> _Dataset content_:
• • • •

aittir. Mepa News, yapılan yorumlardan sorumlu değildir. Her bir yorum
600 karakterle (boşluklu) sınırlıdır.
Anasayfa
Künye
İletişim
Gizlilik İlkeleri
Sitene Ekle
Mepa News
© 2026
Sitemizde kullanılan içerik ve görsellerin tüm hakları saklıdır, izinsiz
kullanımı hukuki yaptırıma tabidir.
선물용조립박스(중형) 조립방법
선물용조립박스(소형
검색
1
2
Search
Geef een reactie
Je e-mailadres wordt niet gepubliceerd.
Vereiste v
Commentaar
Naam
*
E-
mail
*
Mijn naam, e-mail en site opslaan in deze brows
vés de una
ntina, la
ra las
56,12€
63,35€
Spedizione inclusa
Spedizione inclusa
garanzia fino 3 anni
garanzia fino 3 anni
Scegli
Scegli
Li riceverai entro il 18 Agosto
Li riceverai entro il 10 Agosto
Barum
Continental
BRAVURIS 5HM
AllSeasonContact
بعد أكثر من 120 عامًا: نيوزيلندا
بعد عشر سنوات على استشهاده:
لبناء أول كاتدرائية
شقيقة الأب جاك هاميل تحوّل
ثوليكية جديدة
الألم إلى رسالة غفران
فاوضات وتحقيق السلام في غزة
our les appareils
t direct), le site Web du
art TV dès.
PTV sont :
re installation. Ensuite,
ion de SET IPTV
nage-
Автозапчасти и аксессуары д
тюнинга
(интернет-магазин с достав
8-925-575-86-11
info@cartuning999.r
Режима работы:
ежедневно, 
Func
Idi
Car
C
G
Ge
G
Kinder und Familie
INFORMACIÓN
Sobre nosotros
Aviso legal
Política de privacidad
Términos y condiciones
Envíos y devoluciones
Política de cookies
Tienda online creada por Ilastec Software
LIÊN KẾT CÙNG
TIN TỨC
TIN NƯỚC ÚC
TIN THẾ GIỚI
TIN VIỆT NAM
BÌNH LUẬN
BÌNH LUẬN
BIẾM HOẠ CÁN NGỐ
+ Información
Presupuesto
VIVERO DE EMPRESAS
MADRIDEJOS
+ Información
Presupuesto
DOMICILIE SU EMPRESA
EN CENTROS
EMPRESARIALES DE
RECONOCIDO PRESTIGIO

• • • •

> _Goal of the exercise_:
Copy every line of the listing above without changing a character, keeping the original order.

> _Output for this exercise_:
aittir. Mepa News, yapılan yorumlardan sorumlu değildir. Her bir yorum
600 karakterle (boşluklu) sınırlıdır.
Anasayfa
Künye
İletişim
Gizlilik İlkeleri
Sitene Ekle
Mepa News
© 2026
Sitemizde kullanılan içerik ve görsellerin tüm hakları saklıdır, izinsiz
kullanımı hukuki yaptırıma tabidir.
선물용조립박스(중형) 조립방법
선물용조립박스(소형
검색
1
2
Search
Geef een reactie
Je e-mailadres wordt niet gepubliceerd.
Vereiste v
Commentaar
Naam
*
E-
mail
*
Mijn naam, e-mail en site opslaan in deze brows
vés de una
ntina, la
ra las
56,12€
63,35€
Spedizione inclusa
Spedizione inclusa
garanzia fino 3 anni
garanzia fino 3 anni
Scegli
Scegli
Li riceverai entro il 18 Agosto
Li riceverai entro il 10 Agosto
Barum
Continental
BRAVURIS 5HM
AllSeasonContact
بعد أكثر من 120 عامًا: نيوزيلندا
بعد عشر سنوات على استشهاده:
لبناء أول كاتدرائية
شقيقة الأب جاك هاميل تحوّل
ثوليكية جديدة
الألم إلى رسالة غفران
فاوضات وتحقيق السلام في غزة
our les appareils
t direct), le site Web du
art TV dès.
PTV sont :
re installation. Ensuite,
ion de SET IPTV
nage-
Автозапчасти и аксессуары д
тюнинга
(интернет-магазин с достав
8-925-575-86-11
info@cartuning999.r
Режима работы:
ежедневно, 
Func
Idi
Car
C
G
Ge
G
Kinder und Familie
INFORMACIÓN
Sobre nosotros
Aviso legal
Política de privacidad
Términos y condiciones
Envíos y devoluciones
Política de cookies
Tienda online creada por Ilastec Software
LIÊN KẾT CÙNG
TIN TỨC
TIN NƯỚC ÚC
TIN THẾ GIỚI
TIN VIỆT NAM
BÌNH LUẬN
BÌNH LUẬN
BIẾM HOẠ CÁN NGỐ
+ Información
Presupuesto
VIVERO DE EMPRESAS
MADRIDEJOS
+ Información
Presupuesto
DOMICILIE SU EMPRESA
EN CENTROS
EMPRESARIALES DE
RECONOCIDO PRESTIGIO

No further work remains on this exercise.